Teddy Sheringham
Sheringham played on for another 10 years after being rejected by Liverpool due to his age.Getty Images

Former Liverpool manager Roy Evans has revealed he missed out on signing Teddy Sheringham during his tenure at Anfield after the club's board claimed he was too old. During Sheringham's first spell at Tottenham Hotspur he was subject to interest from the Reds but the deal never materialised.

The London-born forward would go on to join Manchester United in 1997 and spend four successful years at Old Trafford during which time he won three Premier League titles, the FA Cup, the Champions League and the Intercontinental Cup. He then returned to Spurs before stints at Portsmouth, West Ham United, Colchester United and Stevenage.

But his career could have taken a different path had the then 27-year-old been allowed to complete his move to Liverpool, instead of remaining with Tottenham. Evans, who managed the Merseysiders between 1994 and 1998, still regrets the deal which he says was derailed by the club's board.

"I'd say Teddy Sheringham," Evans responded when asked about his greatest transfer misgiving by Liverpool Way. "It was a boardroom decision not to sign him because of his age. They thought at the age of 27 or whatever it was that he was too old.

"Not too old to play, but too old to be a good investment.
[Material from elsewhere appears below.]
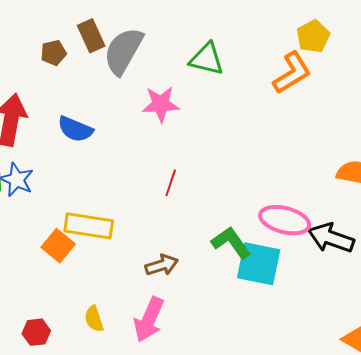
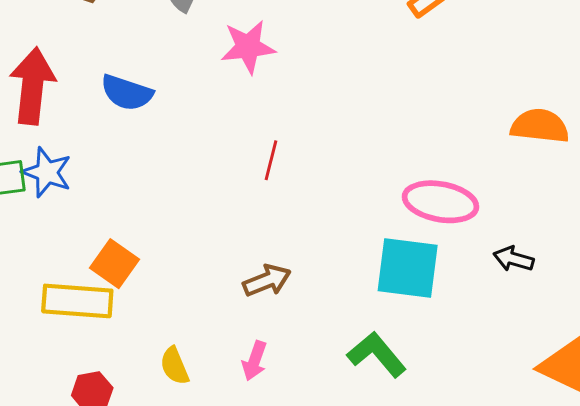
yellow rectangle: (89, 226) -> (77, 301), moved
black arrow: (331, 238) -> (514, 259), moved, size x0.6
green L-shape: (231, 242) -> (377, 354), moved
pink arrow: (149, 319) -> (254, 361), size x0.6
He went on to play a number of years with Man United and then back to Tottenham and was very successful.

"I spoke to Teddy before that and since then and he wanted to come, it was just a boardroom decision and as a manager you just have to take that. It was a fair answer, they just felt it wasn't right, although they were proved wrong by how Teddy played for United. You just take that on the chin though."

While Sheringham was busy staring for Tottenham and United – he would finish his professional career with 355 goals in 898 appearances - Liverpool went on a five-season run without a major trophy, while they remain without a league title since 1990.
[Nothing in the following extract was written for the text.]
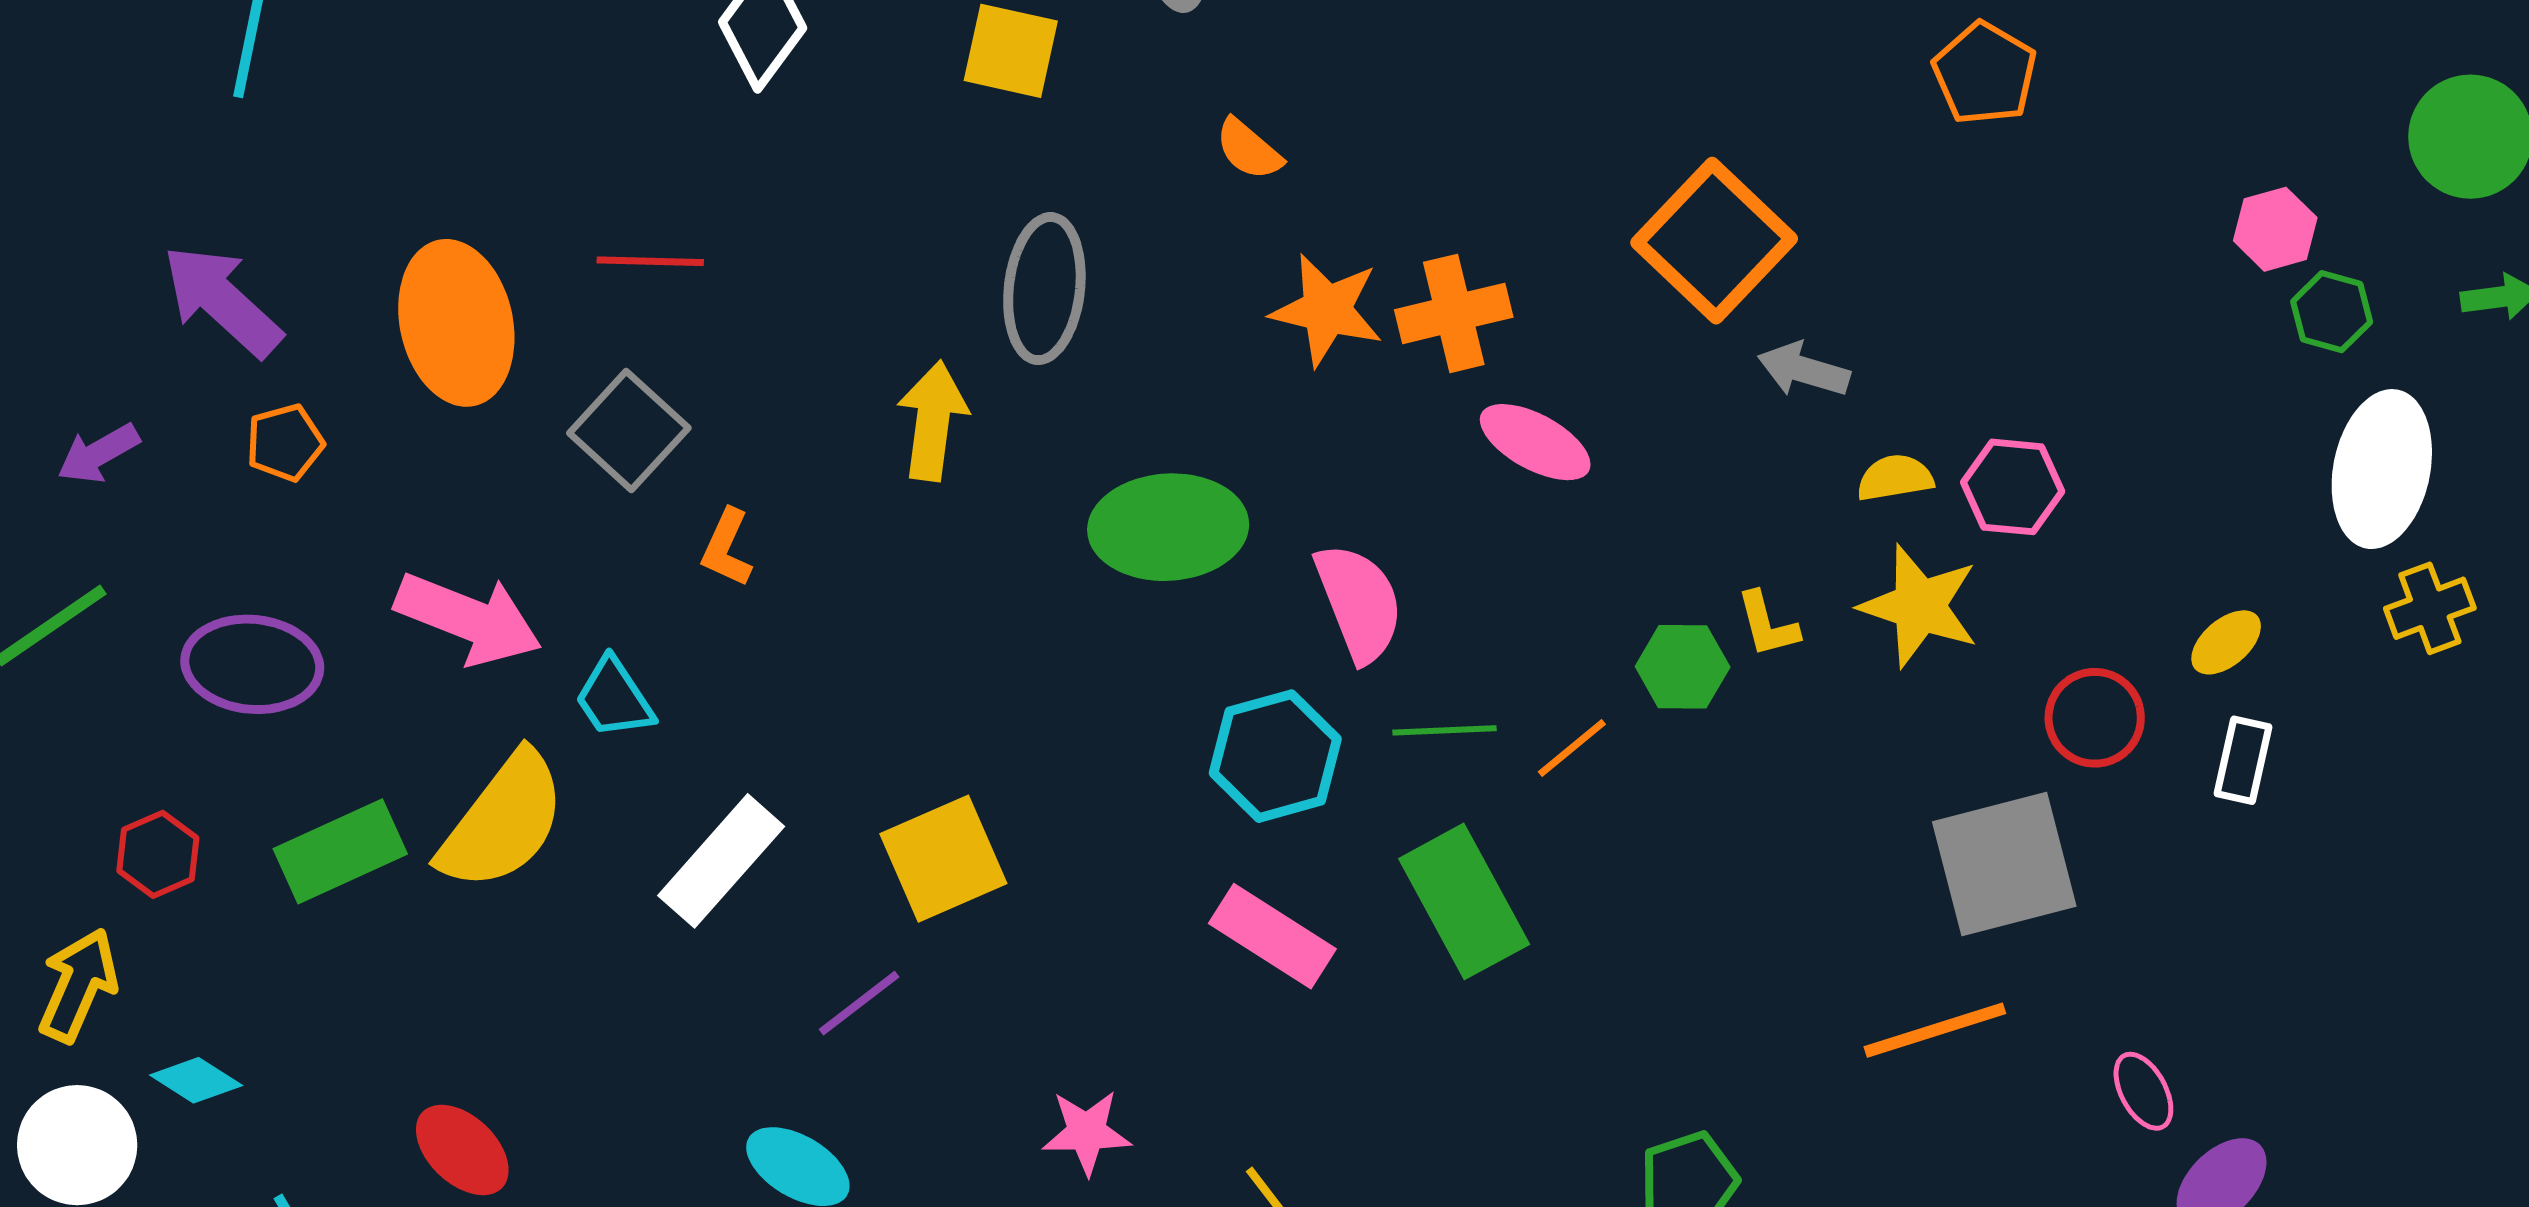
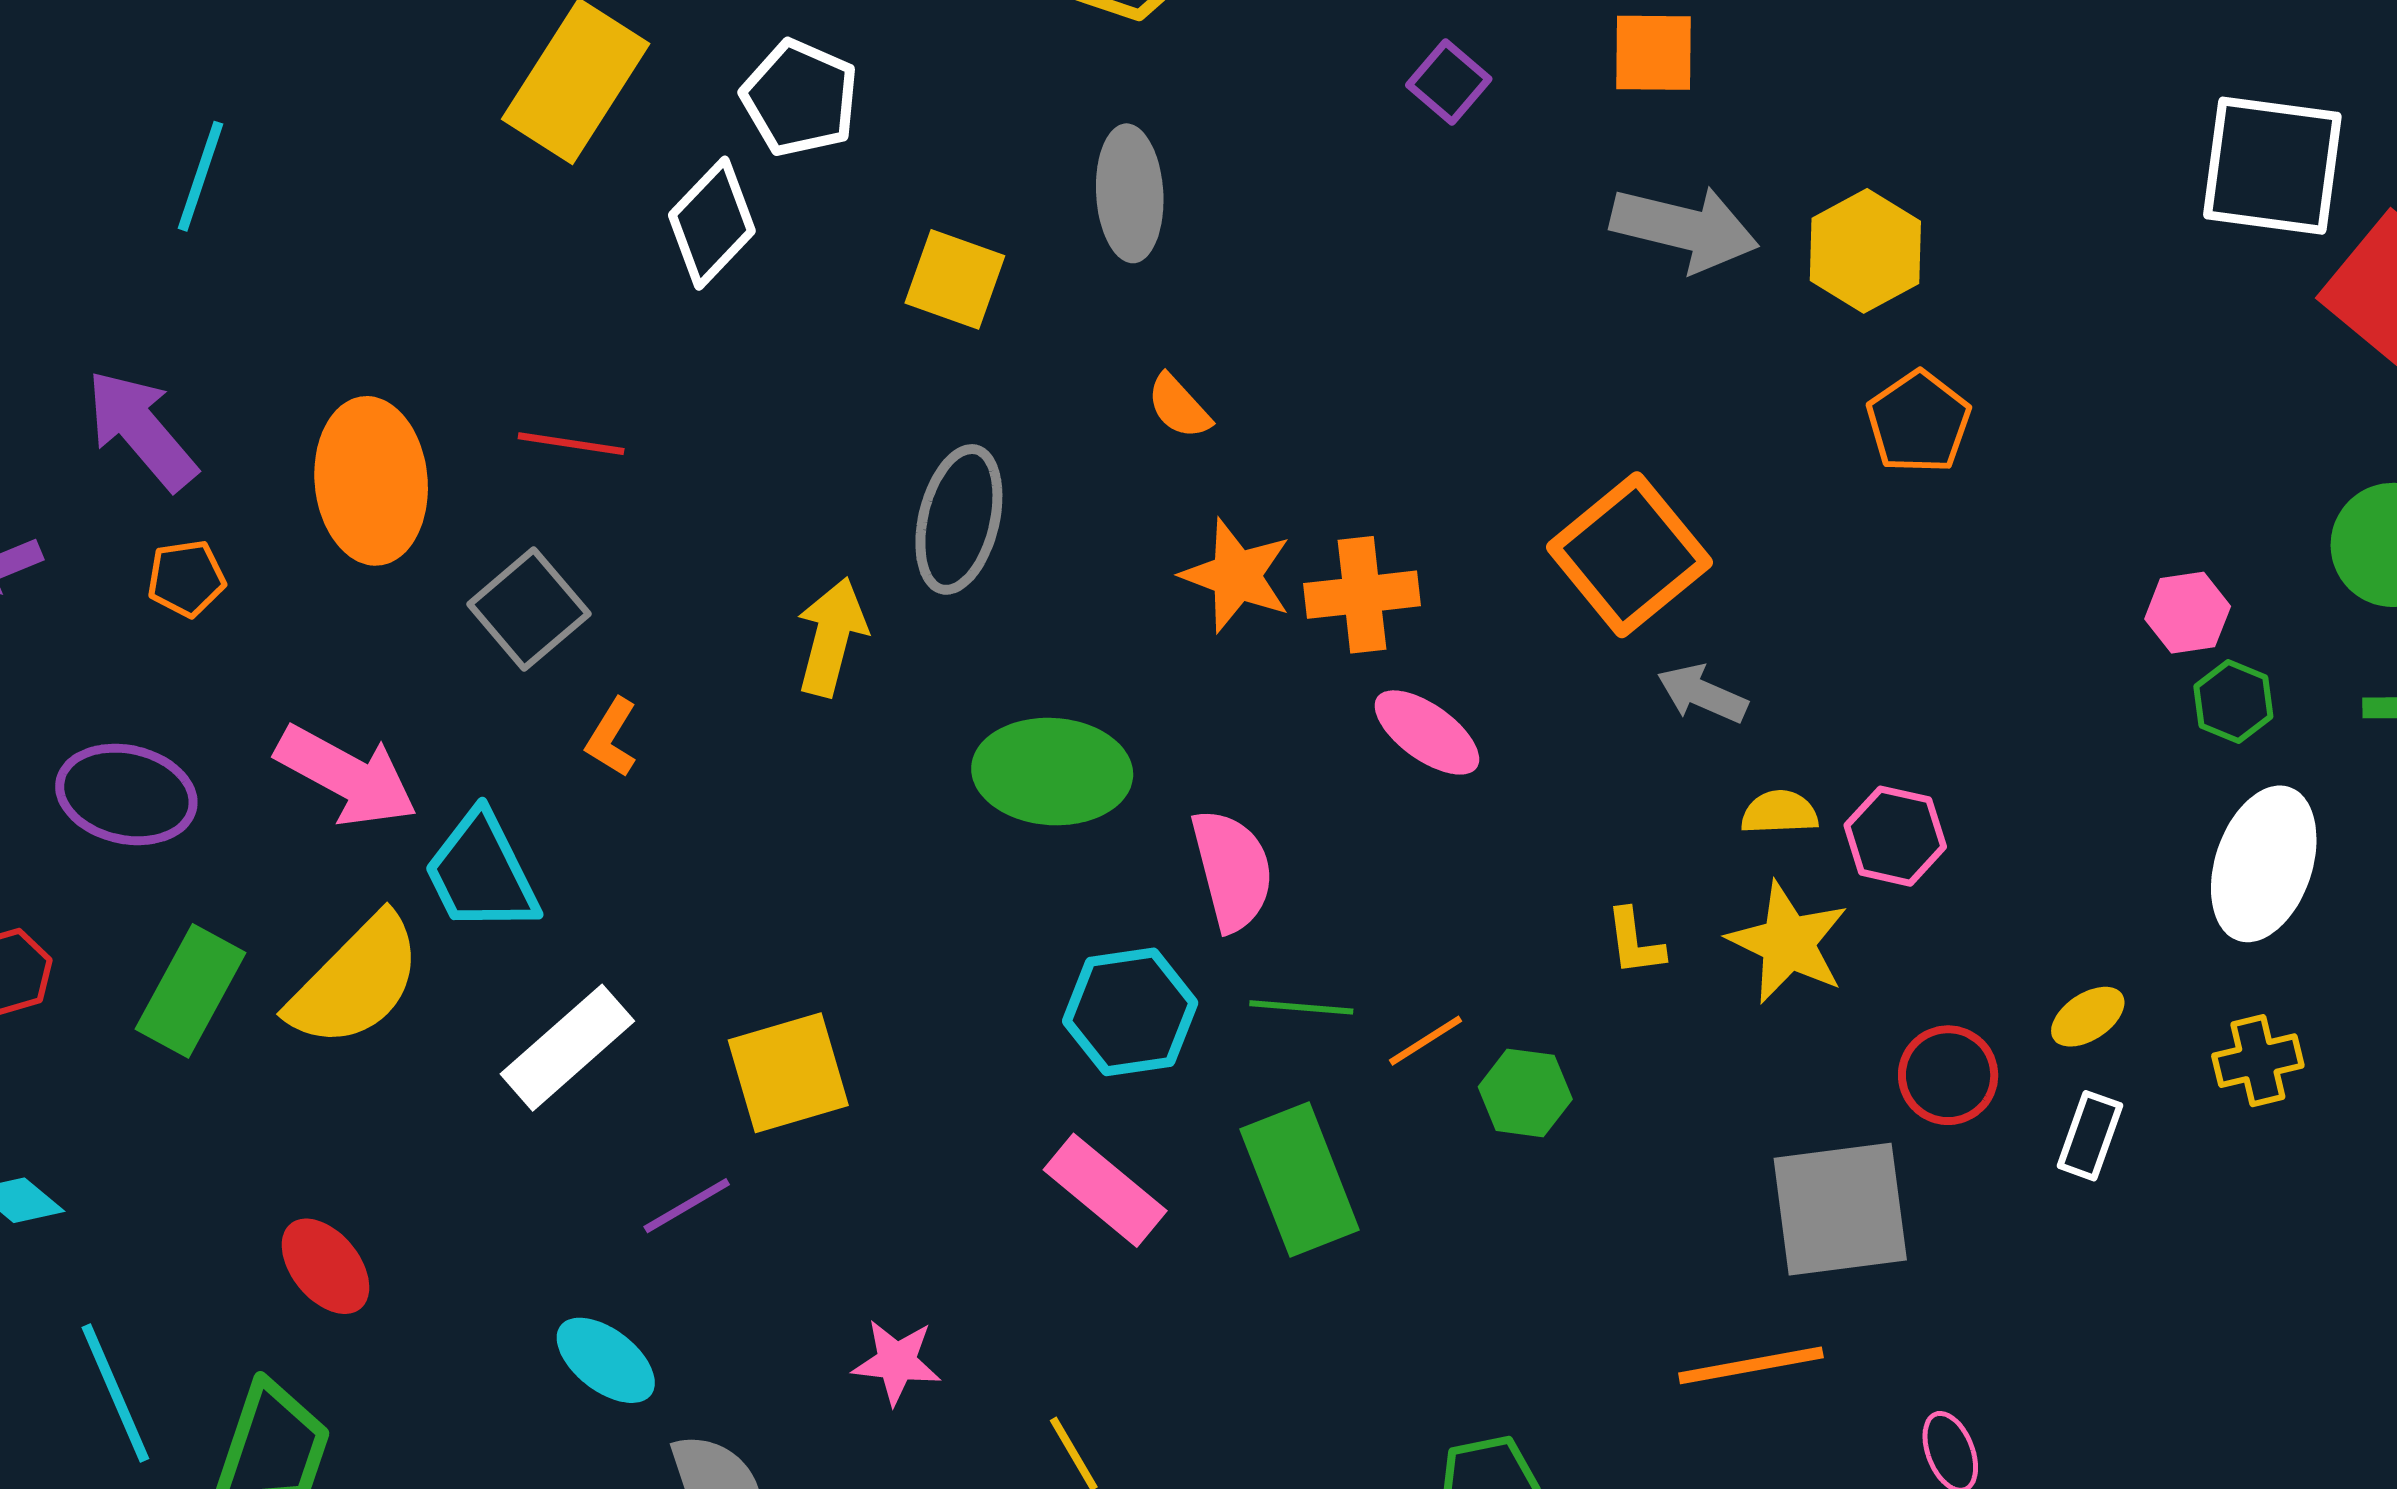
yellow cross: (2430, 608) -> (2258, 1061), moved
green hexagon: (1683, 667) -> (1525, 1093), moved
cyan trapezoid: (614, 698) -> (481, 873), size x1.5
green rectangle: (340, 851) -> (191, 991), turned -44
red ellipse: (462, 1150) -> (325, 1266), moved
For the start of that barren run, the Liverpool attack was led in-part by Stan Collymore who followed up a fine first season at the club with a second term dogged by off-the-field problems. Evans does not regret the signing but admits he kept faith with the England forward for too long.
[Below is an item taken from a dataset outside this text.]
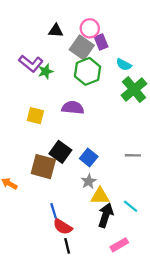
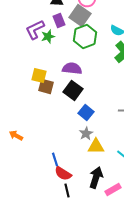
purple rectangle: (101, 42) -> (59, 20), moved
purple L-shape: (31, 63) -> (35, 29), turned 115
black square: (60, 152) -> (73, 90), moved
brown square: (43, 167) -> (46, 86), moved, size x0.7
black arrow: (106, 215) -> (96, 177), moved

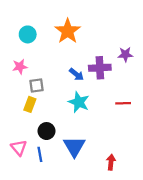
"At the end of the day there was disruption in the camp so we felt the right thing was to move him on, but if I had a choice I'd have rather had Stan at his very best than another player instead because he was a great player.

"Sometimes when you buy a player who isn't good enough, the mistake isn't buying them, it's continuing to play them just because you've bought them. Sometimes you have to say "enough is enough" and move them on. You learn that part of the game."